An Orphans’ Court judge will settle the matter.
"You can’t sell a park protected by a will," Maurer said. "You can’t put a price on it."
Maurer is not optimistic that he and the other opponents of the expansion can stop O’Neill’s legislation from getting passed and signed by Mayor John Street, who leaves office in early January.
"Anything that goes to Council recommended by a district Council person gets approved," he said.
The expansion will cost $1 billion and take 20 years to complete. It will feature research and outpatient treatment facilities. The center will hire more than 1,500 new employees and add beds in its hospital.
Fox Chase Cancer Center has long argued that it needed to expand to keep its clinical and research staff on one site. If the campus had not been able to expand, the center would have looked for a new home outside the city.
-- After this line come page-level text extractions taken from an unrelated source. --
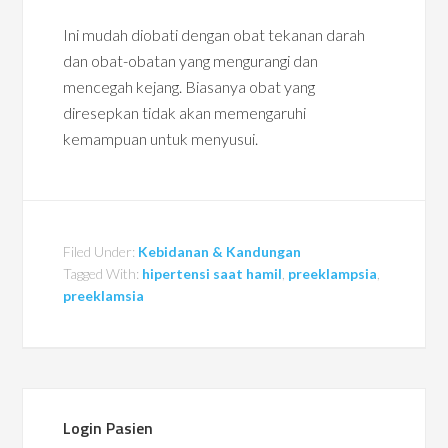
Ini mudah diobati dengan obat tekanan darah
dan obat-obatan yang mengurangi dan
mencegah kejang. Biasanya obat yang
diresepkan tidak akan memengaruhi
kemampuan untuk menyusui.
Filed Under:
Kebidanan & Kandungan
Tagged With:
hipertensi saat hamil
,
preeklampsia
,
preeklamsia
Login Pasien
Meanwhile, the cancer center is proceeding with plans to build a 1,000-car multi-level garage and 120,000-square-foot research and care pavilion on its grounds.
That project will cost $70 million and create 400 jobs and is intended to reduce the waiting time for patients and ease parking concerns in the neighborhood. The building trades unions are eager to get to work.
Save Burholme Park, the group opposed to the larger expansion plan, tried to stop the construction, which was approved by the Zoning Board of Adjustment.
The group, in an appeal to Common Pleas Court, contended that Fox Chase did not face a hardship on the ground. Also, it claimed the cancer center did not fully explain its plan. And, it argued that the buildings would be too high and too close to the Ryerss Library and Museum.
In response, O’Neill introduced a bill changing the zoning on the hospital ground from residential to an institutional development district. Council approved the measure, and Street signed it.
Maurer and other members of Save Burholme Park wanted to challenge the institutional development district in court. They had 30 days to make a filing, but their lawyer failed to take action.
Opponents would have fought to save open space and win guarantees of setbacks from property lines and the street.